La enseñanza de cocina en la infancia resulta un medio poderoso para iniciar su independencia a través de un camino divertido y creativo.
Mediante ésta actividad, además de pasarlo bien, los niños logran mayor confianza en su capacidad de crear soluciones, pueden expresar su creatividad y desarrollar sus sentidos, educan su sensibilidad al tacto, la vista, el olfato y el gusto, aprenden a gozar con lo que hacen para sí y para los demás fortaleciendo así, los lazos afectivos con sus seres queridos a través del producto de su obra. Pueden aprender además sobre nutrición, higiene y las propiedades y procesos de producción de las comidas, es también, una manera de borrar las fronteras entre el juego, la necesidad y la utilidad.
Con el taller de cocina se logra en los niños, un acercamiento a las buenas costumbres alimentarias, salud para su cuerpo. Comprometidos con la educación de los jóvenes y pequeños, Slow Food propone actividades divertidas y formativas.
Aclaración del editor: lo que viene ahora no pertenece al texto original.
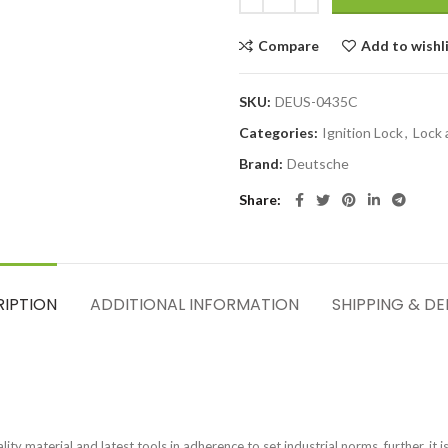
Compare
Add to wishl
SKU:
DEUS-0435C
Categories:
Ignition Lock
,
Lock 
Brand:
Deutsche
Share
RIPTION
ADDITIONAL INFORMATION
SHIPPING & DE
ty material and latest tools in adherence to set industrial norms. further, it i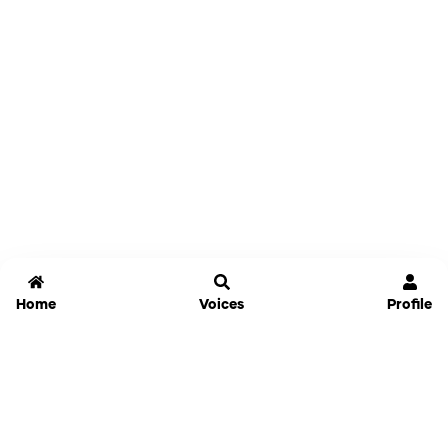
Home
Voices
Profile
Jammable
Home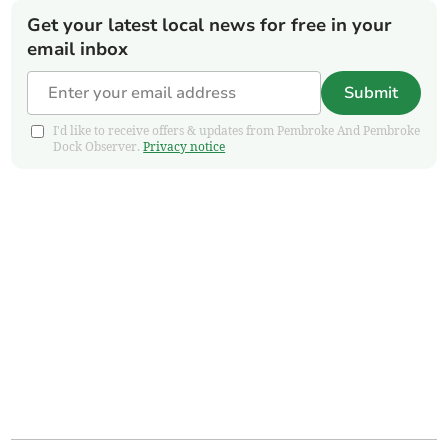
Get your latest local news for free in your
email inbox
Submit
I'd like to receive offers & updates from Pembroke And Pembroke
Dock Observer.
Privacy notice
En nuestros talleres de cocina y huerto para niños elaboramos recetas sabrosas y seguras.
En esta ocasión un arroz ecológico de verduras con lechugas Martina de la nueva cosecha.
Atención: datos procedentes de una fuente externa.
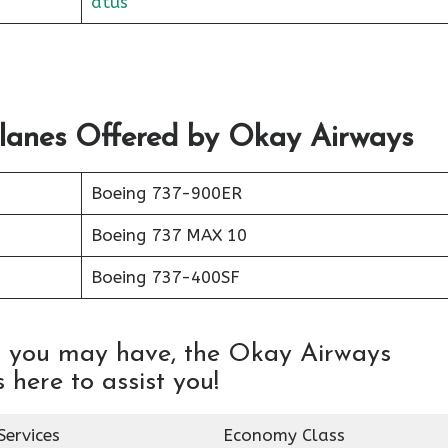
atus
Planes Offered by Okay Airways
Boeing 737-900ER
Boeing 737 MAX 10
Boeing 737-400SF
es you may have, the Okay Airways
 here to assist you!
Services
Economy Class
Nuestra experiencia en actividades infantiles es una garantía para introducir a los niños en el gusto por la cocina y ofreceros a las familias toda la tranquilidad.
Con esta actividad buscamos fundamentalmente que los niños y jóvenes lo pasen bien, haciendo una algo diferente y aprendan a familiarizarse con la cocina y a disfrutar cocinando sus propios platos.
Cuando preguntas a los niños si ayudan en casa a cocinar, en su mayoría hablan de hacer bizcochos y galletas, muy pocos son los que han pelado una cebolla o preparado una vinagreta de tomate para una ensalada.
Los desayunos y las meriendas, en muchos casos, se acompañan de bollería industrial y preparados de frutas (con un dudoso porcentaje de fruta). Los niños son más listos que nosotros y una vez aprenden algo de una forma entretenida saben apreciarlo y desean ponerlo en práctica…
Hemos de garantizar a los jóvenes los instrumentos necesarios para practicar lo que sostenemos y aquello por lo que trabajamos. Las futuras generaciones son nuestra más grande inversión, y deben poder ubicar el alimento en el centro de sus vidas, deben poder regresar a la tierra con plena conciencia de cuán importante es cultivar o ser coproductores. Todo ello no puede prescindir de una visión educativa interdisciplinar y compleja, de un enfoque holístico.
He aquí por tanto cuál debe ser el contenido principal de nuestras acciones educativas: la complejidad, las conexiones. Hace falta estudiar los elementos individuales, cierto, pero es necesario hacerlo con igual atención con las dinámicas de reciprocidad que los vinculan. No sirven expertos catadores de miel que no conozcan el papel de las abejas para las producciones agrícolas y qué daño está causando a estos insectos la agricultura basada en la química. Sin educación no existe conciencia del valor del alimento: y en ausencia de esta competencia –reconocer la calidad y el valor- el único criterio de elección será el precio. Y ahí es donde vence la agricultura industrial orientada hacia el mercado, que puede bajar los precios porque tiene la potencia y la arrogancia para hacerlo. En el modo en que impartimos educación reside también un fragmento de ese cambio que necesitamos. Todos los actores sociales del cambio, o sea, todos aquellos que lo desean ver realizado, poseen igual dignidad y son fuente de saber. Los investigadores, los niños, las plantas, los animales, los ancianos, los jóvenes, los productores: cada uno de ellos es una pieza de ese conocimiento que nos sirve, cada uno de ellos debe hallar lugar y modo de comunicar aquello que sabe y de aprender de los demás.